A survey of 426 primary heads by Sue Harris for the National Foundation for Educational Research found that nearly half (44 per cent) thought their school’s accommodation was inadequate for teaching science to top juniors. Of those, 10 per cent said it was very poor.

Heads pointed to lack of space for practical activities, no facilities for work involving water and lack of storage space. They also complained of inadequate temporary classrooms and “small rooms and large classes”.

While most heads said their accommodation was adequate overall, it was “disturbing to note” that the dissatisfaction rose as the pupils got older. Nearly a quarter thought their school accommodation was inadequate or poor for science in Year 1, and the figure doubled in Year 6.
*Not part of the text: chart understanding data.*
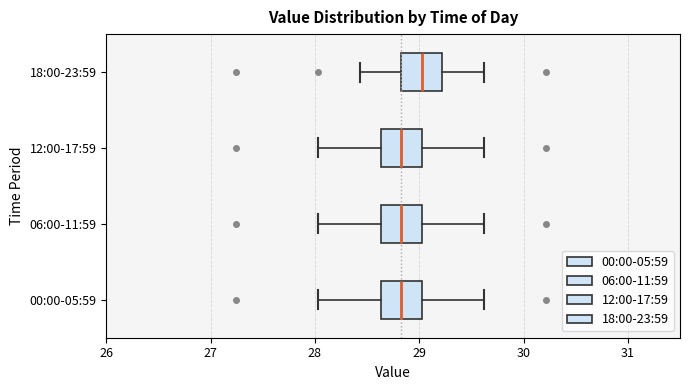

Reading bottom to top, read every box against the x-axis: the position of its median line, the range the box covers, and the ends of its whiskers. The values are not printed on the chart, so give them approximately, as read against the axis.

00:00-05:59: median 28.8, box 28.6 to 29.0, whiskers 28.0 to 29.6
06:00-11:59: median 28.8, box 28.6 to 29.0, whiskers 28.0 to 29.6
12:00-17:59: median 28.8, box 28.6 to 29.0, whiskers 28.0 to 29.6
18:00-23:59: median 29.0, box 28.8 to 29.2, whiskers 28.4 to 29.6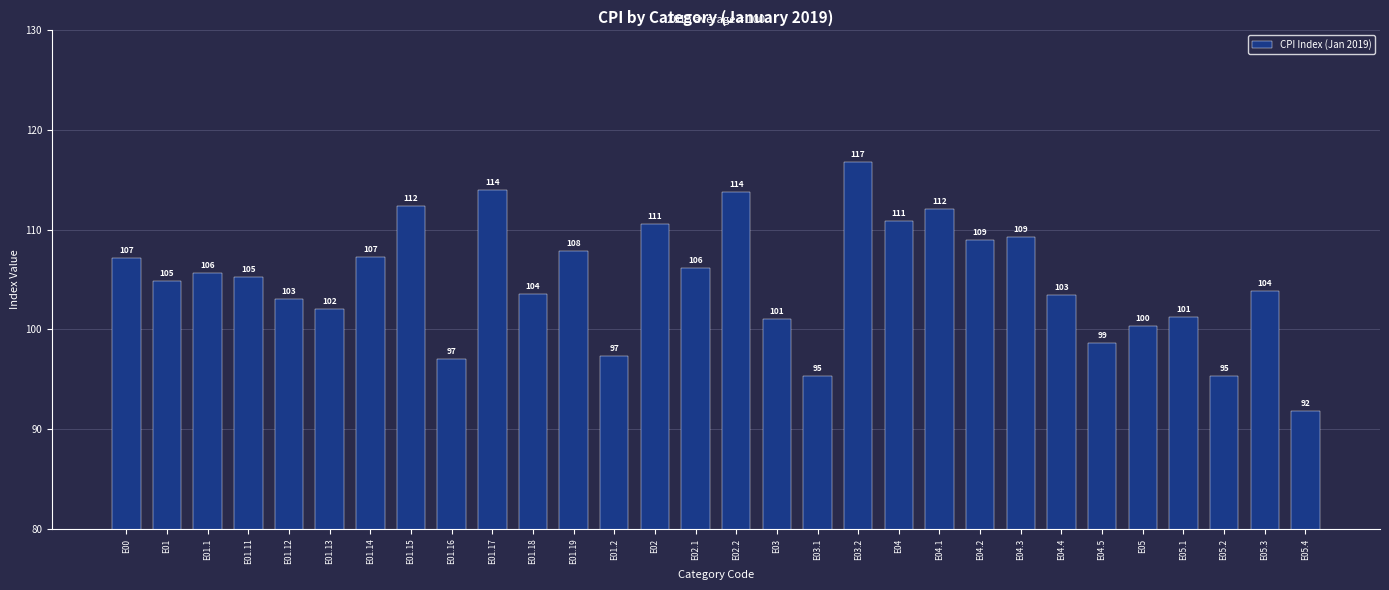

Which has a higher value, E05.2 or E04.4?

E04.4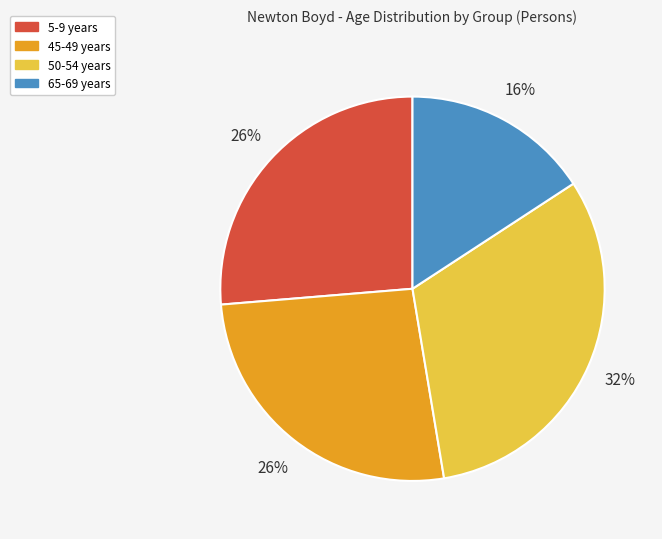

Is there any slice that represents more than half of the pie?

No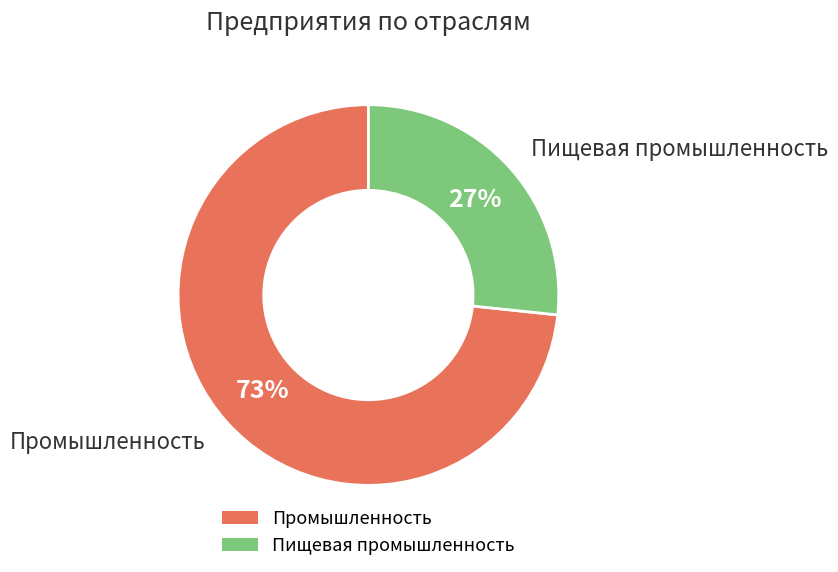

How many slices are in this pie chart?

2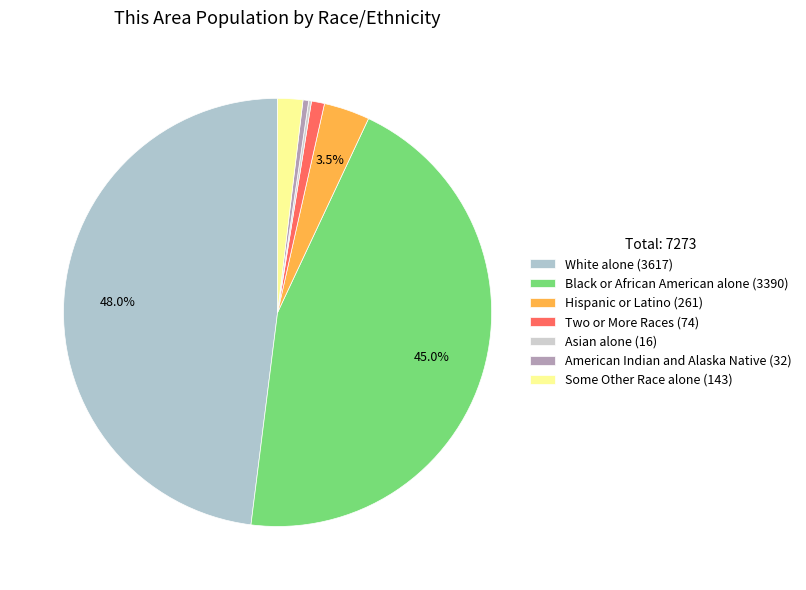

Is there any slice that represents more than half of the pie?

No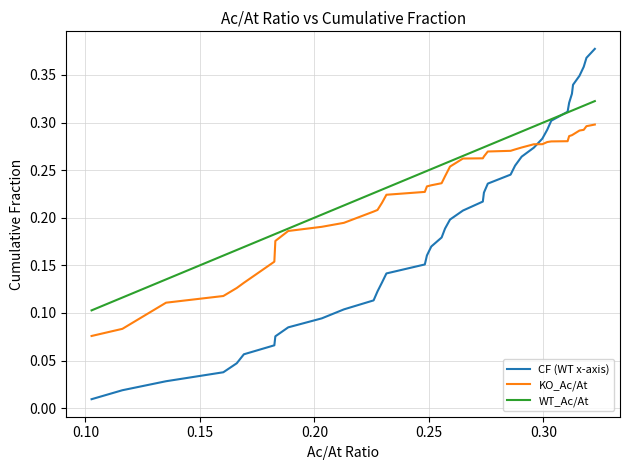

Which series has the widest spread of values?

CF (WT x-axis)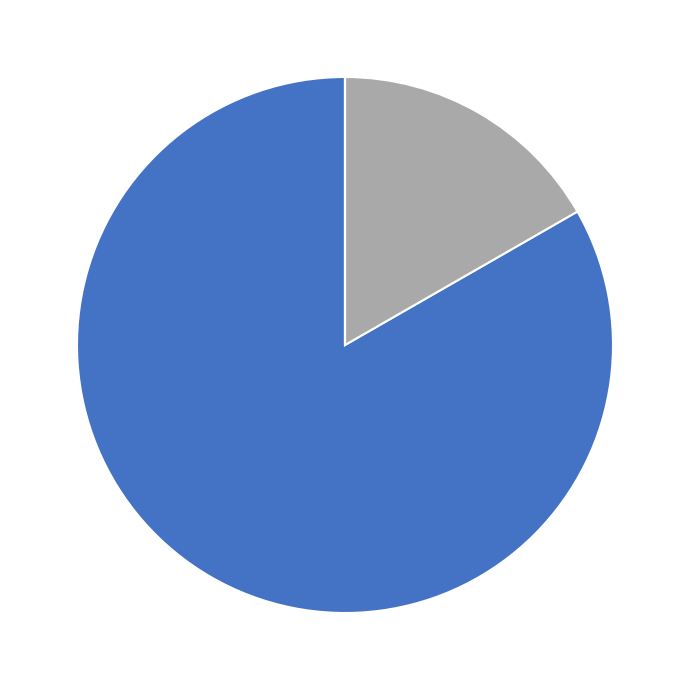

Is there any slice that represents more than half of the pie?

Yes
The survey also found “considerable variation” in the time allowed for science teaching in schools. About 70 per cent allocated at least as much time as recommended by Sir Ron Dearing, chair of the School Curriculum and Assessment Authority (an hour and a half per week for infants and 2 hours for juniors). But in some schools less than an hour was allotted to science, while others allowed more than three and a half hours.

Science co-ordinators had regular non-contact time in only a quarter of schools.

However, only 10 per cent of heads were worried about teachers’ lack of scientific knowledge, although numerous studies have pointed to this problem. One such report, produced by Jonathan Osborne and Shirley Simon of King’s College, University of London, suggests that the national curriculum should be limited, in the short to medium term, to fit in with primary teachers’ current skills and resources.

They observed teachers with a strong science background in classrooms and those without, and found that the latter offer “significantly inferior” learning to children. “Such teachers display a closed pedagogy, based on the presentation of unrelated facts and fail to extend children as they lack the knowledge to see the significance of a child’s questions; why one topic is central and another is peripheral; how the topic will developed in the coming years of a child’s education, or examine the reasons justifying the scientific view,” they said.

Their study, supported by the Economic and Social Research Council, says the difficulties caused by lack of subject knowledge “may be the rock on which primary science education may founder”.

Osborne and Simon say there should be in the short term a set of “minimalist requirements, albeit still broad and balanced”, allowing teachers to teach aspects of science they feel comfortable with, and which place more emphasis on investigative work. The aim should be to achieve quality in children’s learning, rather than quantity, they say.